Diocesan officials held several meetings with current fraternity brothers to discuss their intentions for the building, and to ensure "they were going to use it [in a way that] is respectful of the Church."

The fraternity brothers plan to live in the rectory while using the church building for meals, meetings and social functions. They also promised to make the building available to the community for meetings and events.

The RPI chapter of Phi Sigma Kappa consists of 12 undergraduate members. 

According to their information materials, their chapter has been ranked in the top 10 percent of Greek fraternities at RPI for the past several years. 

Information from the fraternity also notes that its property and school taxes, as well as the fraternity's consumer presence in the neighborhood, will contribute to the local economy.

Additionally, fraternity members pledge to perform 20 hours of community service each year. The fraternity brothers expressed interest in participating in community groups in their new neighborhood, including the Friends of Prospect Park. 

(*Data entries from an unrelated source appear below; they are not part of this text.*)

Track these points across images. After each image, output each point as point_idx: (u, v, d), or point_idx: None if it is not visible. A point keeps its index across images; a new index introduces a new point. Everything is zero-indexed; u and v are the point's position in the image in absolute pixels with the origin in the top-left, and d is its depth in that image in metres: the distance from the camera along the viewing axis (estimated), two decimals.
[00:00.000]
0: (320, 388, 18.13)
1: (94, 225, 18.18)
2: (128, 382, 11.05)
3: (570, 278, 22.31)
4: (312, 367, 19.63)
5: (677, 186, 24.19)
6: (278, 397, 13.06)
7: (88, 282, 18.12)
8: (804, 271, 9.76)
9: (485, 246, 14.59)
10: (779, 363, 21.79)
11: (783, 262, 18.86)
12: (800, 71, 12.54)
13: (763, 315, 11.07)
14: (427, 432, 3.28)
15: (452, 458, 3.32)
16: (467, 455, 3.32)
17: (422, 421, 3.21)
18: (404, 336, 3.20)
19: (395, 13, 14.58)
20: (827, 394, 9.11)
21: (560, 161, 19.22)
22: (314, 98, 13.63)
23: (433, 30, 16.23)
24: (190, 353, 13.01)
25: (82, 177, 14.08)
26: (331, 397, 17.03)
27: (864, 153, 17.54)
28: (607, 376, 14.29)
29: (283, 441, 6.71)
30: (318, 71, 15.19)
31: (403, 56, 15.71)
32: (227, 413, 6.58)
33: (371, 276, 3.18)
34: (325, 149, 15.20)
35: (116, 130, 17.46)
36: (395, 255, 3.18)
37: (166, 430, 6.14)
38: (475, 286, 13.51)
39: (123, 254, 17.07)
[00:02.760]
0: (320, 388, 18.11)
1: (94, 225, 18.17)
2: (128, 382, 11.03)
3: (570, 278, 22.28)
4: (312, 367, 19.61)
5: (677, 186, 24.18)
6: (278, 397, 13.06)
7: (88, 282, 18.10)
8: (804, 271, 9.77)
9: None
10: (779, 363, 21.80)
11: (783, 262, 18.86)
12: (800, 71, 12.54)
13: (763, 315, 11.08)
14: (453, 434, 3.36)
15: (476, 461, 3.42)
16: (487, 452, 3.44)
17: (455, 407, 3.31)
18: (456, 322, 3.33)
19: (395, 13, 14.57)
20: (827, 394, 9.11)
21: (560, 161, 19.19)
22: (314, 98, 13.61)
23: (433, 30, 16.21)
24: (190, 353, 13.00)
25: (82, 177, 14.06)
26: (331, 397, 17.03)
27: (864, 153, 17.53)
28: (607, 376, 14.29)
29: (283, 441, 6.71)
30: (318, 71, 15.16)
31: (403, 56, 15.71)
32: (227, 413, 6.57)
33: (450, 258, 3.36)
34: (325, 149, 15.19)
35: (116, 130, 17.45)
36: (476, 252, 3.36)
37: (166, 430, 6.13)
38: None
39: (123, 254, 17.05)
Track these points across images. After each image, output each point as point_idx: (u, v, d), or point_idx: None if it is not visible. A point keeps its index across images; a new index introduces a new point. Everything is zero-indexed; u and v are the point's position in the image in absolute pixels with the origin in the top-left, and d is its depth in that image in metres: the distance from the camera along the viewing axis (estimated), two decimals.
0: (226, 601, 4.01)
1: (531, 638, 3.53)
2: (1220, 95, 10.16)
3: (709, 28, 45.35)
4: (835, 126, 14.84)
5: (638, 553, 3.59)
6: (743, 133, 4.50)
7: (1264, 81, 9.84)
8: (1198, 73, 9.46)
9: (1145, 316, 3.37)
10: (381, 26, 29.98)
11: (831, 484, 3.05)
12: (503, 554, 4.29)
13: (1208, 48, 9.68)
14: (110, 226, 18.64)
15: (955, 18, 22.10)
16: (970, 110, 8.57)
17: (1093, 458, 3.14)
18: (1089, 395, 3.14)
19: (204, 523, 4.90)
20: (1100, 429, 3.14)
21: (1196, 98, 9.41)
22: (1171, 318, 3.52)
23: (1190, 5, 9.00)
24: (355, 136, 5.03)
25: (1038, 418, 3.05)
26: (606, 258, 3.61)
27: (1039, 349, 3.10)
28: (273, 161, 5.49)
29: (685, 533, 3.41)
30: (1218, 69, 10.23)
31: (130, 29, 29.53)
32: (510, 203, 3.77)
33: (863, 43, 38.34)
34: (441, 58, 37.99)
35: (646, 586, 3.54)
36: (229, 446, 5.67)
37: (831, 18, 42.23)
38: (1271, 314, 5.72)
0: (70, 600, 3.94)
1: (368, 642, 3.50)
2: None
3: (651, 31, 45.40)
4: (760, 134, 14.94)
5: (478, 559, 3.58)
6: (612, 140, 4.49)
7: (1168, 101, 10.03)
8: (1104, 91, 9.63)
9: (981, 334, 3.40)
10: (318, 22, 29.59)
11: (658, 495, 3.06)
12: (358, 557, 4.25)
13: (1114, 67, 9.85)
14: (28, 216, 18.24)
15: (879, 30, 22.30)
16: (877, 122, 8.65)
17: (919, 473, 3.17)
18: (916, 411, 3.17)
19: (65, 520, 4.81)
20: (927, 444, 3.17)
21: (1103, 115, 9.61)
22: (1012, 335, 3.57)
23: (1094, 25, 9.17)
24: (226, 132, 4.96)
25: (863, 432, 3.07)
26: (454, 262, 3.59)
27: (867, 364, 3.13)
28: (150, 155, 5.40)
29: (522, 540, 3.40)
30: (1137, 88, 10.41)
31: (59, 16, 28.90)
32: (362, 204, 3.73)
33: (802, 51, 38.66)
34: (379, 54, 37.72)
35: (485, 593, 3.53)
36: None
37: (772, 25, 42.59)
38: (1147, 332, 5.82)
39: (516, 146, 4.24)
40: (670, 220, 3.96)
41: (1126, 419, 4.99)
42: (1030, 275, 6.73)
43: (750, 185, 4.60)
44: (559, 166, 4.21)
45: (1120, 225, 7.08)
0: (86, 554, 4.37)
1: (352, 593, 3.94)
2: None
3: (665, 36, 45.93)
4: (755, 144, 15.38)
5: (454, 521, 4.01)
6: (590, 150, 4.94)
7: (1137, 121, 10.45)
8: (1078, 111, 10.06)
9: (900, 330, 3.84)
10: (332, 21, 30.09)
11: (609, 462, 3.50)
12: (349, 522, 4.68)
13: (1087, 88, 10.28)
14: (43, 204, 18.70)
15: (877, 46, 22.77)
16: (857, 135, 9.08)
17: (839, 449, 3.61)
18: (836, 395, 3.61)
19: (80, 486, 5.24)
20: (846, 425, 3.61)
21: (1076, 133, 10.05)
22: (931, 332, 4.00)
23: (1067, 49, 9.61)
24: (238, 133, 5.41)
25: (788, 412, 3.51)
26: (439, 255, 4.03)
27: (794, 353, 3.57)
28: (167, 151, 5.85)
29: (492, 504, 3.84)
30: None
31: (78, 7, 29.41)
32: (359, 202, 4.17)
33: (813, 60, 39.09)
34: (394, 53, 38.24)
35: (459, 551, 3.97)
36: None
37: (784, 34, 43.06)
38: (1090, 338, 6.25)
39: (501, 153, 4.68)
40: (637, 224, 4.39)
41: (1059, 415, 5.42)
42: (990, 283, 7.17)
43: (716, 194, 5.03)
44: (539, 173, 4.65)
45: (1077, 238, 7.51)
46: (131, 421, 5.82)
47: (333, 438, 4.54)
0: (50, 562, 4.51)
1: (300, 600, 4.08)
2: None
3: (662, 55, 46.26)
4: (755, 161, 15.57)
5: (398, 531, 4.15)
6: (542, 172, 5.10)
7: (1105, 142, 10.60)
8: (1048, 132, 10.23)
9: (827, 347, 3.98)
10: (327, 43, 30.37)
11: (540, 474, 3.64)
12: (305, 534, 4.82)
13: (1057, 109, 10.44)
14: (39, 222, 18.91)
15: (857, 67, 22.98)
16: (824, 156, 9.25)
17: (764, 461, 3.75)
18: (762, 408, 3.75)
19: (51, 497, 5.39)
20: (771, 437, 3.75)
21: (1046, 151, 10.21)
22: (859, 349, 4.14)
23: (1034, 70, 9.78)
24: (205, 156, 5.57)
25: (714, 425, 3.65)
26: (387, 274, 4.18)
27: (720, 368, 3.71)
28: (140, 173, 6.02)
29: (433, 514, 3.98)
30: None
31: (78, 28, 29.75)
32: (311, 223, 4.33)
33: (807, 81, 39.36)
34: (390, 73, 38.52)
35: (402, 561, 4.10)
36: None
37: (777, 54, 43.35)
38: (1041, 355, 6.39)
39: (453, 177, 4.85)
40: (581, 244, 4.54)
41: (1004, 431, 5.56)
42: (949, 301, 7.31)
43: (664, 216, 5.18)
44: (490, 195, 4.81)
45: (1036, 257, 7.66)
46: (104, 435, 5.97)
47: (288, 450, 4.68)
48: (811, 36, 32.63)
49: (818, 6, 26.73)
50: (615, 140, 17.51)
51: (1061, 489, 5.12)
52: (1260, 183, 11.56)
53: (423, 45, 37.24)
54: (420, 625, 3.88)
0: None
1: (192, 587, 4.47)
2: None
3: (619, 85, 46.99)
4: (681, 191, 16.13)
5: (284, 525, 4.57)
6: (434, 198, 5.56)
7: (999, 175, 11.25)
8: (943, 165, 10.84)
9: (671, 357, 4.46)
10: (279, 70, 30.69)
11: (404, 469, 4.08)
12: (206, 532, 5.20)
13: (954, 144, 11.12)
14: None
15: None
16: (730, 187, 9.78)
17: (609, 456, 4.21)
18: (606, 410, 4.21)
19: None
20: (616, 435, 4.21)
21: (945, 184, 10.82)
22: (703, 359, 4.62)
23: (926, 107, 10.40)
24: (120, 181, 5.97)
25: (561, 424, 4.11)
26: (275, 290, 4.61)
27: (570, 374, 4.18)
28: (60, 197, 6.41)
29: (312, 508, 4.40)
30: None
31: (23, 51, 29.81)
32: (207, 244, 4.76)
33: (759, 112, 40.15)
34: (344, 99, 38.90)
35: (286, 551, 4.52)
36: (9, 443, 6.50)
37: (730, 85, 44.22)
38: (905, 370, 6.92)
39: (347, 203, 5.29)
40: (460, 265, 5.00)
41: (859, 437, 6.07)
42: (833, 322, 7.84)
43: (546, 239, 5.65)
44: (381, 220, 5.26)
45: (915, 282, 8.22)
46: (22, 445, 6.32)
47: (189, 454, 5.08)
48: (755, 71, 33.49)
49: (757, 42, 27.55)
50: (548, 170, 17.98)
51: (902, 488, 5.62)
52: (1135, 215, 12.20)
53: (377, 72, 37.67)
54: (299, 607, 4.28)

Phi Sigma Kappa is currently without a chapter house at RPI. They say they are "committed to preserving the architecture and maintaining the [St. Francis de Sales] property."

On Aug. 6, the fraternity held a community open house at the church building to discuss concerns with the public, including former parishioners at St. Francis de Sales. 

Said Mr. Olsen: "From our standpoint, we were satisfied that it was an unusual but good use for the church."

Editor's note: By the end of Called to be Church, the diocesan realignment of parishes, 33 churches will close and most of their buildings sold. In recent decades, others have already been converted by new owners to shelters, schools, treatment programs and Protestant churches. The Evangelist will periodically profile some of these buildings in their new lives.